- Project No 2002
- Project Name A national approach to risk assessment, risk communication and management of chemical hazards from recycled water
- Lead Organisation Water Research Australia
- Research Lead Griffith University
- Main Researcher Heather Chapman
- Completion Year 2011
Wastewater (WW) contains harmful chemicals, including pesticides, that can disrupt normal gene function or hormone activity. The cost of measuring each separate contaminant at the frequency needed to demonstrate the safety of recycled WW is prohibitive. This research reviewed the risk assessment and regulation of chemicals in Australian water, with a focus on ‘thresholds of toxicological concern’. Laboratory techniques were developed to extract and concentrate WW contaminants into solutions suitable for analysis using both new in vitro cell culture assays and analysis in expensive, established chemical tests.
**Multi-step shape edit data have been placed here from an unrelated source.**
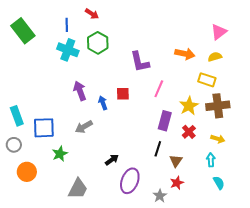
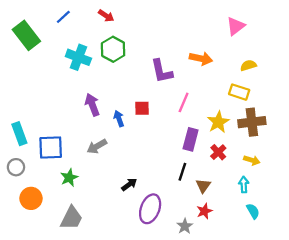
blue line: (67, 25) -> (63, 17), moved, turned 48
pink triangle: (219, 32) -> (236, 26), moved
orange arrow: (185, 54) -> (201, 58), moved
gray trapezoid: (78, 189) -> (71, 218), moved

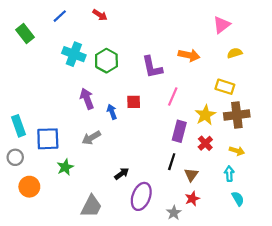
green rectangle: (26, 35) -> (25, 33), size x0.7
green hexagon: (113, 49) -> (106, 61), moved
yellow semicircle: (248, 65) -> (235, 53), moved
gray trapezoid: (71, 218) -> (91, 206), moved

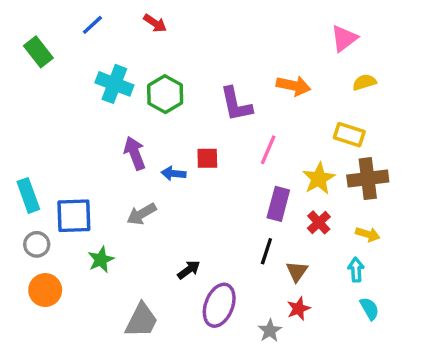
blue arrow: (112, 112) -> (174, 173), turned -64
gray circle: (15, 157) -> (37, 244), moved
WW and treated samples were collected from nine Australian water reclamation plants. The total effect of each sample (which contained a mixture of contaminants) on cell death, gene integrity and aspects of liver, hormone, nerve and immune system activity, was determined using in vitro cell culture bioassays, and compared with the classical chemical measurement of each separate contaminant. The cheaper cell-culture tests correlated well to the levels of groups of chemicals and could be used to find thresholds of toxicological concern. Both testing regimens also demonstrated that reverse osmosis is a highly effective method that removes harmful chemicals to levels much lower than those designated safe by regulatory authorities.